HARRISBURG - It was classic, free-talking Ed Rendell.
The governor said he hoped a conference committee of legislator leaders would get back to work this week crafting a final budget bill. Then he quipped that panel members have been so ineffective that he has fantasized about their untimely demise, 007-style.
All in the course of one news conference yesterday in the children's reading section of a Harrisburg-area library.
The six-member conference committee is charged with striking a final budget plan, which would go to each chamber for an up-or-down vote. It has met twice so far, the last time July 30. It took a week off for the House to consider a stopgap budget bill, which has allowed the state to pay its workers.
Then, its meeting scheduled for Aug. 6 was postponed because of a death in the family of Rep. Dwight Evans, the House Appropriations Committee chairman and a conference committee member. The wife of Evans' brother unexpectedly died last week and the Philadelphia Democrat has been in Georgia since then helping make funeral and other arrangements.
Rendell said yesterday that he hoped that the conference committee could get back to work as early as tomorrow if Evans returned to the state or if a new committee member was appointed to replace him temporarily.
Johnna Pro, Evans' press secretary, said it was unclear when Evans would return. But she added that if legislative leaders requested someone else for the committee, he would step down.
"Dwight is not going to stand in the way of getting the budget done for 12 million Pennsylvanians," Pro said.

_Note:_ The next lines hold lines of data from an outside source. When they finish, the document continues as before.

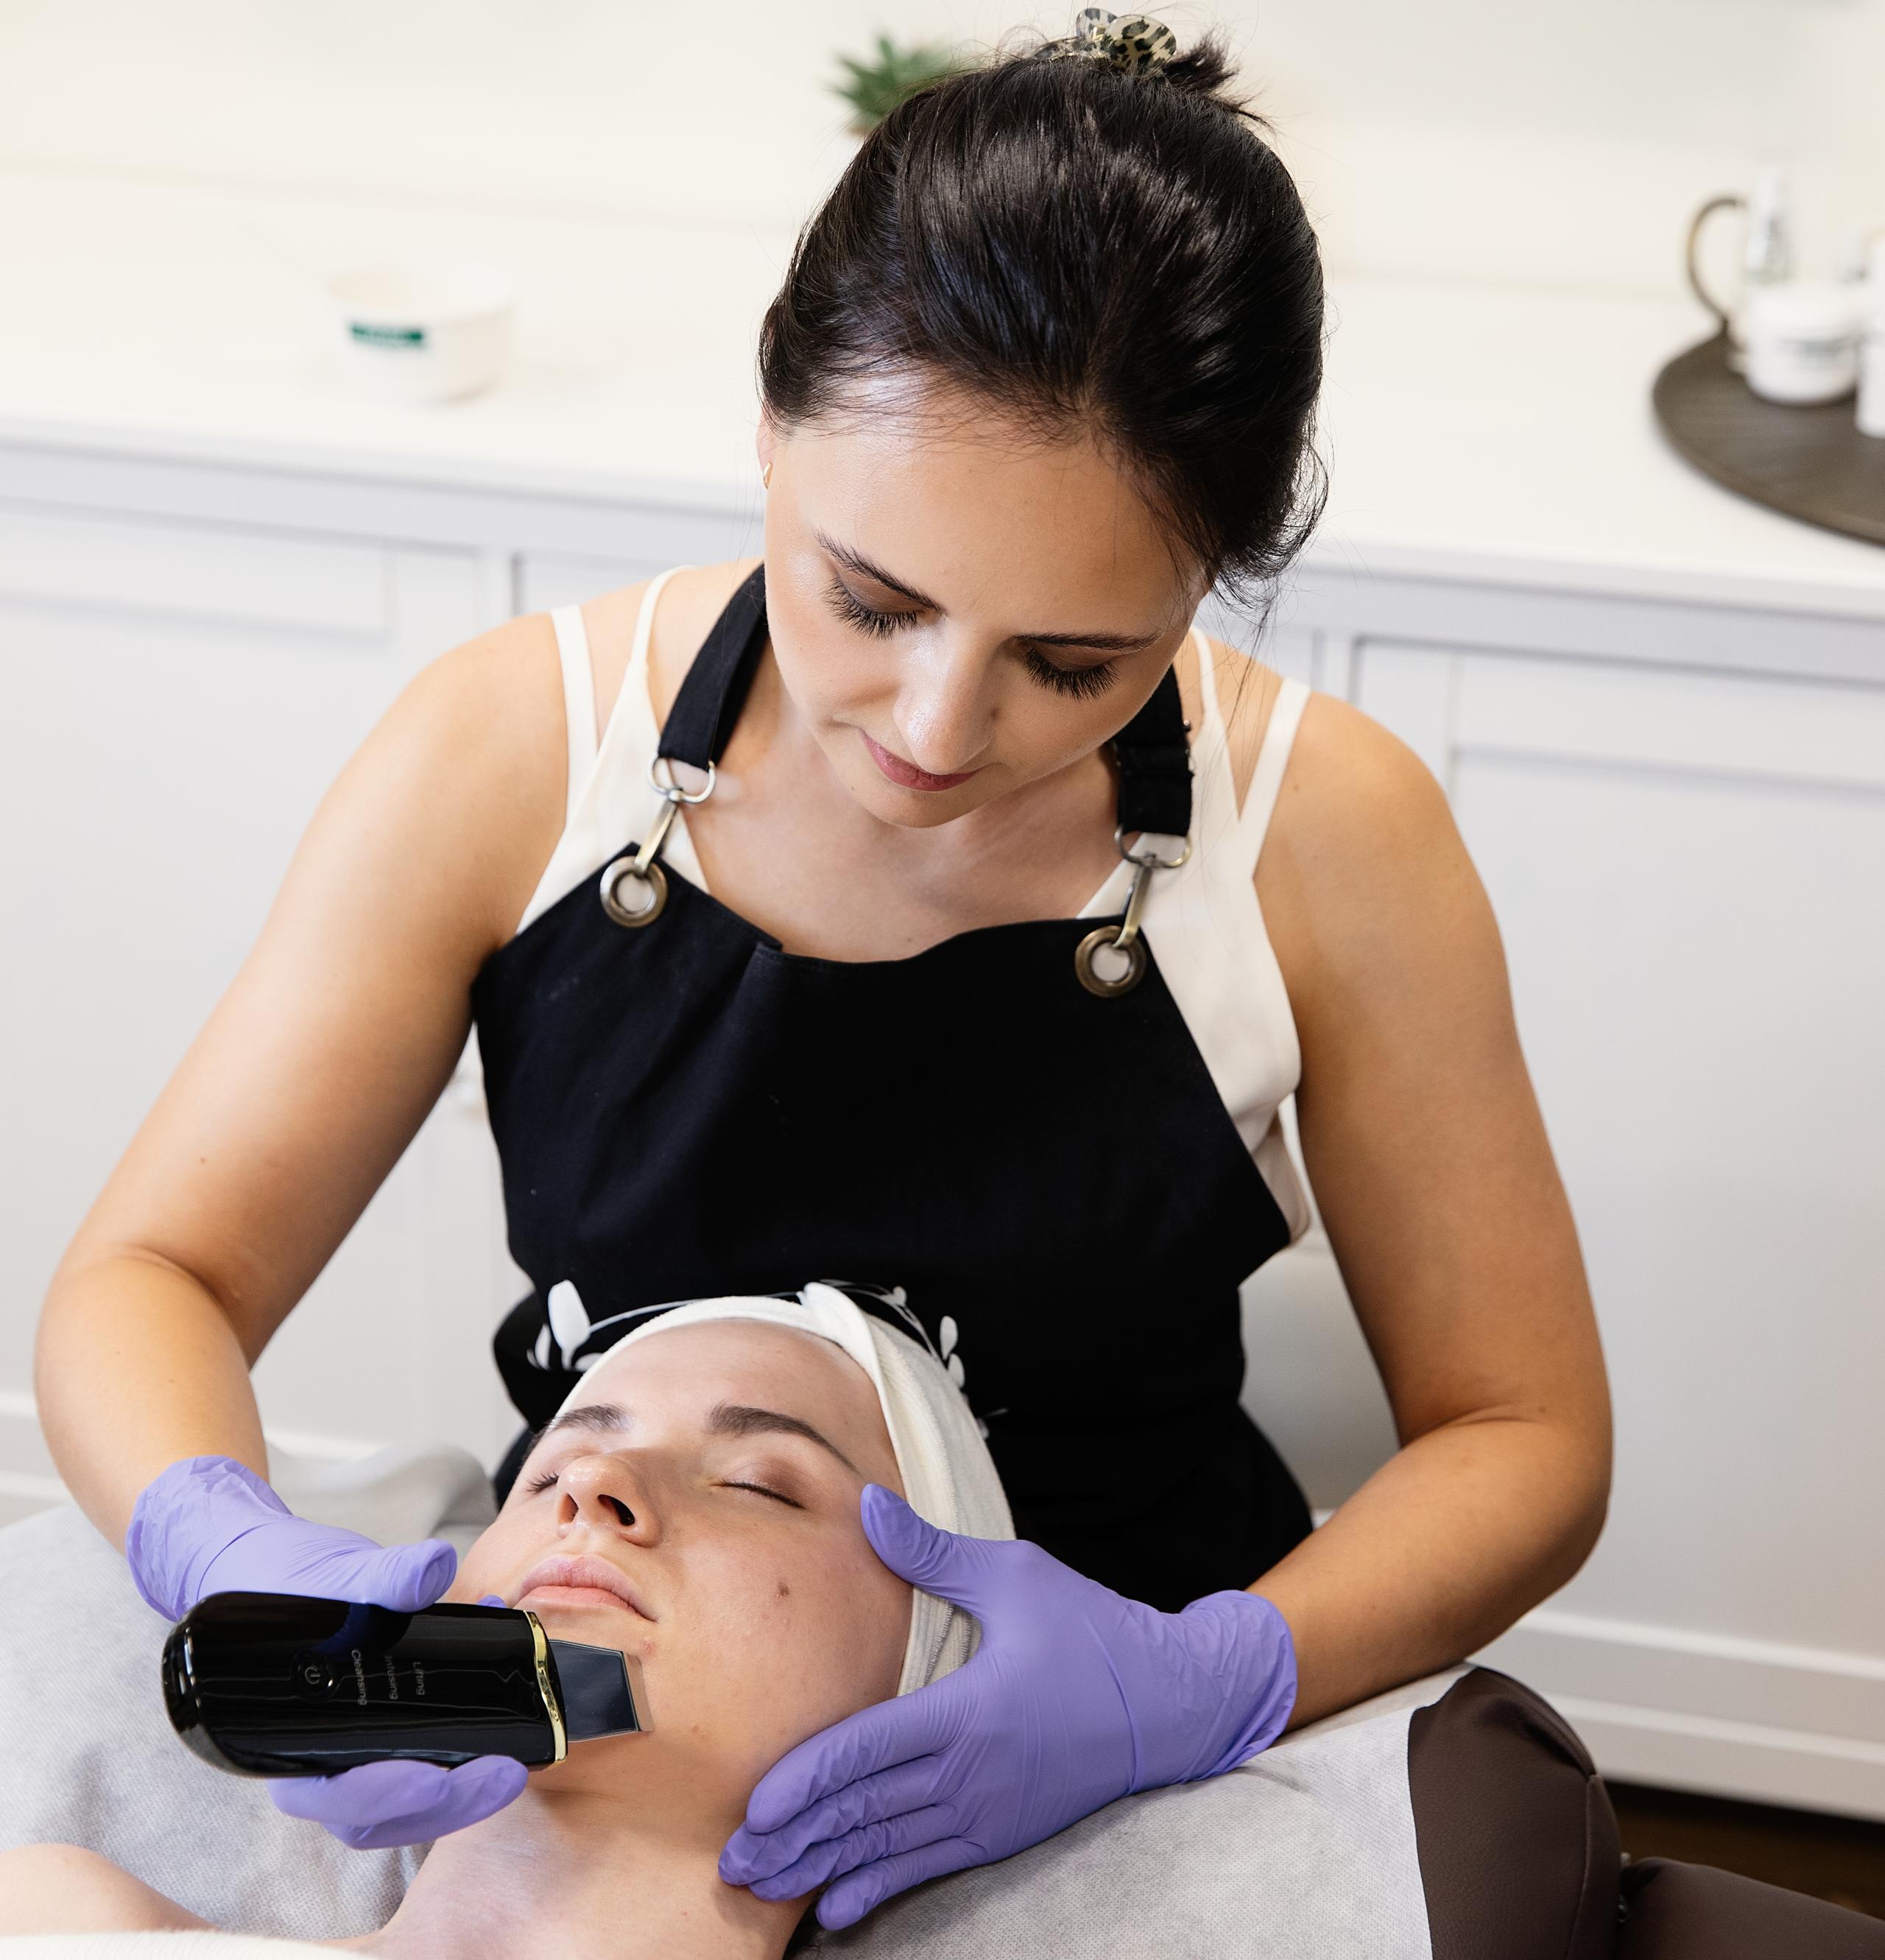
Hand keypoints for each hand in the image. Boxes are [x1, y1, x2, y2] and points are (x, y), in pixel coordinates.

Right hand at [127, 1455, 526, 1847]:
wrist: (269, 1568)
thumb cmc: (281, 1582)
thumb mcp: (326, 1576)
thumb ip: (380, 1578)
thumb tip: (434, 1565)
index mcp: (285, 1738)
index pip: (331, 1795)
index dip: (380, 1797)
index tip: (431, 1778)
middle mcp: (319, 1756)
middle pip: (380, 1813)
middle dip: (447, 1802)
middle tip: (506, 1773)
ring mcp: (354, 1747)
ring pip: (407, 1800)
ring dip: (464, 1786)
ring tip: (517, 1753)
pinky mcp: (386, 1727)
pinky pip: (428, 1749)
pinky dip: (470, 1731)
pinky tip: (504, 1676)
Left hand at [719, 1485, 1296, 1929]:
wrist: (1171, 1703)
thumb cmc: (1091, 1631)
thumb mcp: (1016, 1576)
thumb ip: (933, 1552)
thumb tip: (868, 1504)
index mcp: (967, 1711)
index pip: (866, 1753)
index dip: (805, 1783)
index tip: (754, 1806)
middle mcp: (972, 1773)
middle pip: (864, 1813)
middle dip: (795, 1840)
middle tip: (734, 1862)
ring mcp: (987, 1811)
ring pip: (887, 1848)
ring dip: (822, 1869)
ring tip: (764, 1886)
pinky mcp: (1003, 1831)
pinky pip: (928, 1868)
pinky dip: (879, 1887)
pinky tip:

Erik Arneson, a spokesman for conference committee member Senate Majority Leader Dominic Pileggi (R., Delaware), said it was difficult to say whether having Evans in Harrisburg over the last week would have moved the state closer to a budget handshake. But he added that "in terms of getting the budget done, meetings need to happen."
Rendell said yesterday that once the committee got back to meeting, they should hold daily sessions to solve the budget impasse that is now in its second month.
He also told reporters that he was frustrated with the way the conference committee had conducted its first meetings. They were held in public with Democrats and Republicans spending most of the time bickering about procedure and making little if any progress toward a handshake.
Rendell said it all reminded him of a scene from the 1960s James Bond classic Goldfinger, in which the villain kills a room of gangsters in one fell swoop.
"He just filled the room with poison gas and knocked them all off," Rendell said with a snap of his fingers. "You might have thought after watching those two [conference-committee] days that that would have been a good idea."
Not everyone found the comment - which could not help the already tense budget talks - funny.
"No one has ever said that the governor's sense of humor is one of his strong suits," said Arneson.
Added Steve Miskin, spokesman for conference committee member House Minority Leader Sam Smith (R., Jefferson): "There's no comment to make. He's obviously losing it."